ENTERED FOR THE COURT
John C. Porfilio
Senior Circuit Judge
*.This order and judgment is not binding precedent, except under the doctrines of law of the case, res judicata, and collateral estoppel. This court generally disfavors the citation of orders and judgments; nevertheless, an order and judgment may be cited under the terms and conditions of 10th Cir. R. 36.3.
The parties have requested this case be submitted without oral argument, and we have honored that request and determined the matter on the briefs.
**.The Honorable Richard D. Rogers, Senior District Judge for the U.S. District Court for the District of Kansas, sitting by designation.
1.The term is undefined in the briefs leaving it for us to speculate about its meaning.
2.Colo.
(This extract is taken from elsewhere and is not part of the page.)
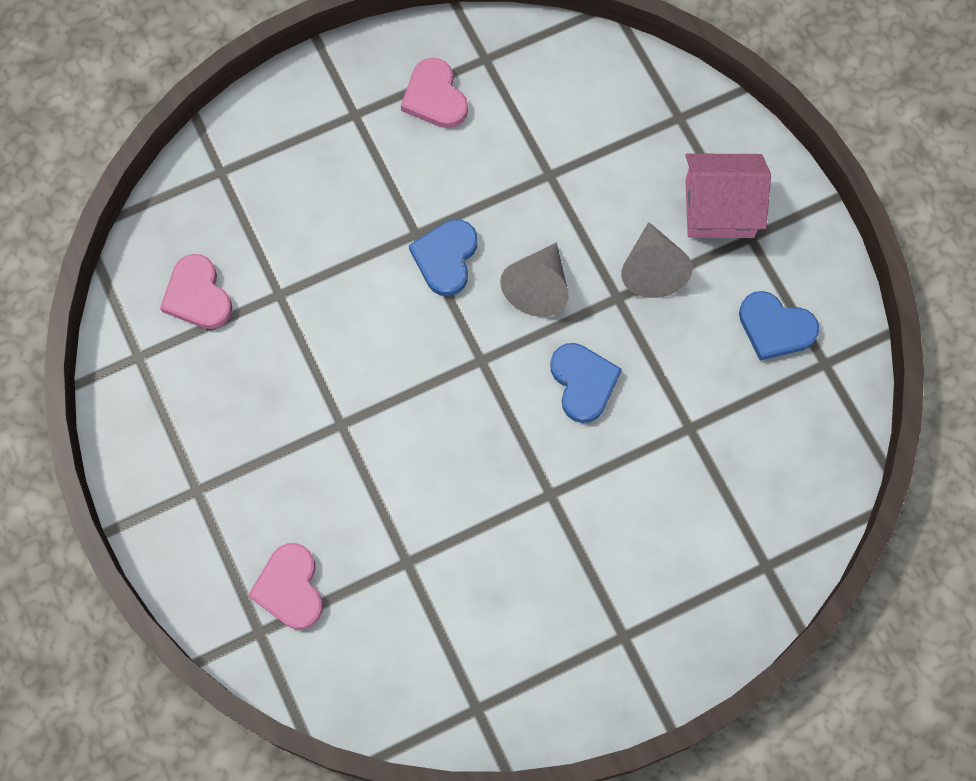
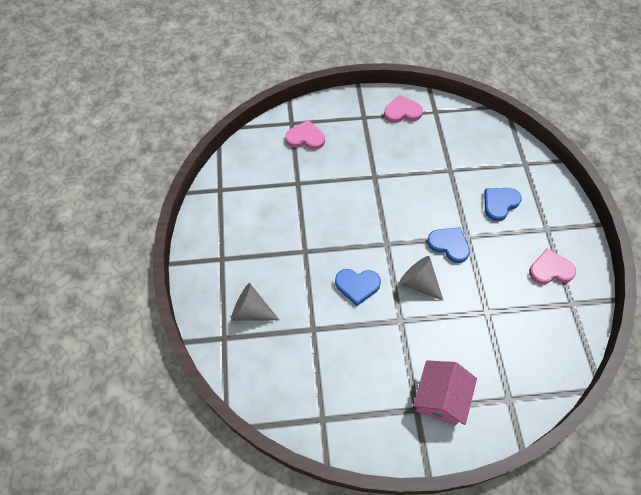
camera: 110 degrees right, 10 degrees down
(198, 295) = (459, 138): pink heart -> pink heart (402, 111)
(652, 269) = (412, 344): grey cone -> grey cone (251, 311)
(775, 327) = (354, 399): blue heart -> blue heart (499, 203)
Rev. Stat. § 13-21-111.5(4) was intended to eliminate the harsh effects of joint and several liability and substituted a rule that each wrongdoer is liable only for the portion of a plaintiff's injuries that is represented by the tort-feasor's own percentage of fault.
3.Ms. Finks cites defense counsel's referring in his opening statement to her "trivial injury" and her blaming "the fact that she cannot work on the fact that she had had a real minor pinching of the fingers." Defense counsel told the jury she blamed her headaches, leg pain and backaches on the machine and wants $600,000 for having her fingers pinched. In closing argument, defense counsel characterized the event as Ms. Finks' opportunity to get out of a boring job "by some magic event" so she'd never have to work again. Counsel told the jury he, too, had fantasized about never having to work again - and "that's what you're being asked to do for bruised fingers."
4.We believe it notable those questions also could be fairly viewed to only ferret out a juror's attitude on the law and not to help the district court determine impartiality. See Kanekoa v. City and County of Honolulu, 879 F.2d 607 (9th Cir. 1989).